▶ [Assignment]:
Reproduce only the stretch of rows from "What angular turn, in" through "Answer: approximately 45° to its right", changing "tall reed grass" to "tall grass" and leaving all else untouched.

Stored items
____

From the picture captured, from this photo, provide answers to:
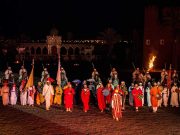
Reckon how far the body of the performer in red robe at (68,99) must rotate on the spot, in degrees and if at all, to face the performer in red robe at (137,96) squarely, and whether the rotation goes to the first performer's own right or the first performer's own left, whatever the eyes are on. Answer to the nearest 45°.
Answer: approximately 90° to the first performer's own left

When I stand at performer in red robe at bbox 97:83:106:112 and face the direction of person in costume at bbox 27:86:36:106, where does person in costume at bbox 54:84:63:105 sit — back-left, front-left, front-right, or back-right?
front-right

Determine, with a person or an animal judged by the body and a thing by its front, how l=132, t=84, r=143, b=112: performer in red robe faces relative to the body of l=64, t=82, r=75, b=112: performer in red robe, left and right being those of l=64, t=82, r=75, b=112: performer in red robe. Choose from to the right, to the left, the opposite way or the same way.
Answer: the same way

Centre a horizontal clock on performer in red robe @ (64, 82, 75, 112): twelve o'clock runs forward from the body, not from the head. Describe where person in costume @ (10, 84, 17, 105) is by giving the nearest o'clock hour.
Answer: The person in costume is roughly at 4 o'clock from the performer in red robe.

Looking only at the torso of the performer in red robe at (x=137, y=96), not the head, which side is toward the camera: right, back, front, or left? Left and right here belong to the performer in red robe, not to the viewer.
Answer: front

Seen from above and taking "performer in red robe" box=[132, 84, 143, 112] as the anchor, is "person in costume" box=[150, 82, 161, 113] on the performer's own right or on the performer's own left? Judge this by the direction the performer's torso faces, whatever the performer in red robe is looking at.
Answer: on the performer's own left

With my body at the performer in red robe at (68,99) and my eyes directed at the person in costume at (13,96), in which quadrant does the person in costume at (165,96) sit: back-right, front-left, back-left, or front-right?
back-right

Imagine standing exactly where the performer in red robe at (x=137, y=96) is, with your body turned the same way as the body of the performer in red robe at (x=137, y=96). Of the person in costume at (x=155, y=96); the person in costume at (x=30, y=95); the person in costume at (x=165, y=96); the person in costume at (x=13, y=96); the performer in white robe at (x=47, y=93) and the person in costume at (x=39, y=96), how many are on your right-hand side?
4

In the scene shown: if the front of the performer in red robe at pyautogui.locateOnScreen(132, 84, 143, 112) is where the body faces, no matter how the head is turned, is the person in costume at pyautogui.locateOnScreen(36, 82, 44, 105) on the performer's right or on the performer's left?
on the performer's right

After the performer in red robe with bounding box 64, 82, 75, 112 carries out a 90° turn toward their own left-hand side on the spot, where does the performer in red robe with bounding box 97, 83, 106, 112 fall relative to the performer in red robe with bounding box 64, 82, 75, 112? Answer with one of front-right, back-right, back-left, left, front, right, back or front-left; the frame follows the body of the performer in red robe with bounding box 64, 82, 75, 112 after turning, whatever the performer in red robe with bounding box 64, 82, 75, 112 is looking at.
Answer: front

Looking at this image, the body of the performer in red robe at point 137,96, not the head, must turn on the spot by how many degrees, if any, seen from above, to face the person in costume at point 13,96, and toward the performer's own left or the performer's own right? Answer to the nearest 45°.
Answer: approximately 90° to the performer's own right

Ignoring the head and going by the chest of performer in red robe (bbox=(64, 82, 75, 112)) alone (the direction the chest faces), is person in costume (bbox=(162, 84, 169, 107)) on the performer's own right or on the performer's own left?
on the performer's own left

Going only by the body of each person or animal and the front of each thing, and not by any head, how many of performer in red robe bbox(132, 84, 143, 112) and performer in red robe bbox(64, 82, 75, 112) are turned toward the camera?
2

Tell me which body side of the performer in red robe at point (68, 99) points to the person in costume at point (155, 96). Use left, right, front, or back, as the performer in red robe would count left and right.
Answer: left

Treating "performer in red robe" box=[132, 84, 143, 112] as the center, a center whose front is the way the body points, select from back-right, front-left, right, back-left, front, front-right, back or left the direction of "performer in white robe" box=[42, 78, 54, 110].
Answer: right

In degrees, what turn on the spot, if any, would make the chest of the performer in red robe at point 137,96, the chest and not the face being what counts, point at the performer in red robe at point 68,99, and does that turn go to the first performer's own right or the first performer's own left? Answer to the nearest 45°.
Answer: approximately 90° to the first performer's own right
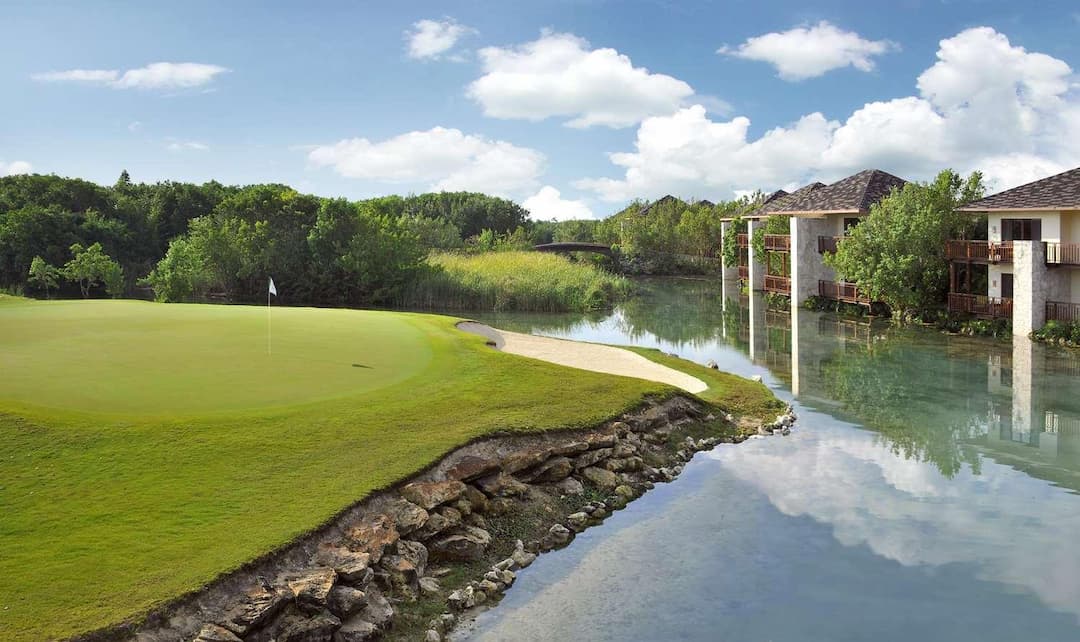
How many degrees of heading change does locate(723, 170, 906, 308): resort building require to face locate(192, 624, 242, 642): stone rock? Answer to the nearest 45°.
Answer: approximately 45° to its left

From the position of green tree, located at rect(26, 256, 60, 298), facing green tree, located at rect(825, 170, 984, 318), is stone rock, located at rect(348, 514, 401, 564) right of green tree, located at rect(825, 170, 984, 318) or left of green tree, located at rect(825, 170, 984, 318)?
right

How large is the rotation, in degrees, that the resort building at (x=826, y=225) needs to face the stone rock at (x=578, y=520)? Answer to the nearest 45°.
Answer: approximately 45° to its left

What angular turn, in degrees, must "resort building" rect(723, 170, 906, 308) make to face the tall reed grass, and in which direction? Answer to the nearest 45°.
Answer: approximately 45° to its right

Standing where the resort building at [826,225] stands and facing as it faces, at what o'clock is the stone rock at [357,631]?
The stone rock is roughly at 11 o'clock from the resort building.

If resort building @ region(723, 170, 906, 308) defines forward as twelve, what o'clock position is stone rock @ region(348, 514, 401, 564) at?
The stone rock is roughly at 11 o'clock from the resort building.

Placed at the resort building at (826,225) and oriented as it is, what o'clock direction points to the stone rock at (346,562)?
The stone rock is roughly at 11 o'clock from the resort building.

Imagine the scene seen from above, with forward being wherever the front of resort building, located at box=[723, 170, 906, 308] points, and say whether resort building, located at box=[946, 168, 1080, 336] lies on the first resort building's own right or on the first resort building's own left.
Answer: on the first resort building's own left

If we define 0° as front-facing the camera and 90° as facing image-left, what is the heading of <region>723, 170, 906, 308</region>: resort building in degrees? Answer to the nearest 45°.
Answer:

____

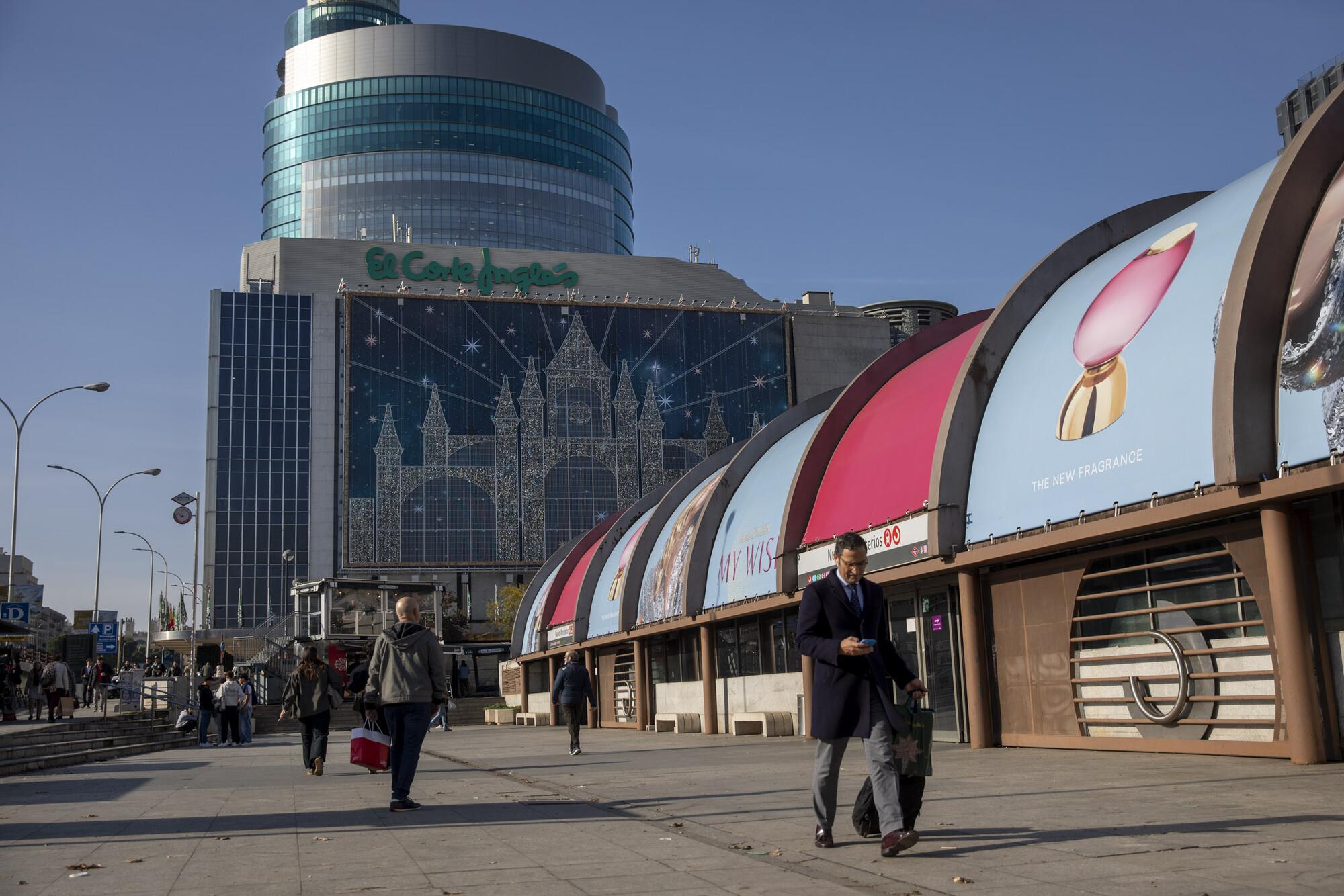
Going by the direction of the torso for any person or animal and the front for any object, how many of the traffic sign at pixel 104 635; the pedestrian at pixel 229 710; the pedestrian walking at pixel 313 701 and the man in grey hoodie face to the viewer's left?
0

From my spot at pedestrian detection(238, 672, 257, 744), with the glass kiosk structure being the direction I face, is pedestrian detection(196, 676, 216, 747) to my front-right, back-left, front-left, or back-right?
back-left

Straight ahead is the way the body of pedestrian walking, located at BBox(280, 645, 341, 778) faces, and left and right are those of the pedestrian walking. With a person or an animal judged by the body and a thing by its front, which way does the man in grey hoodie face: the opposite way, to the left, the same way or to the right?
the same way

____

▶ [Solution to the problem]:
What angular turn, in degrees, must "resort building" rect(723, 170, 906, 308) make to face the tall grass, and in which direction? Answer to the nearest 45°.
Answer: approximately 45° to its right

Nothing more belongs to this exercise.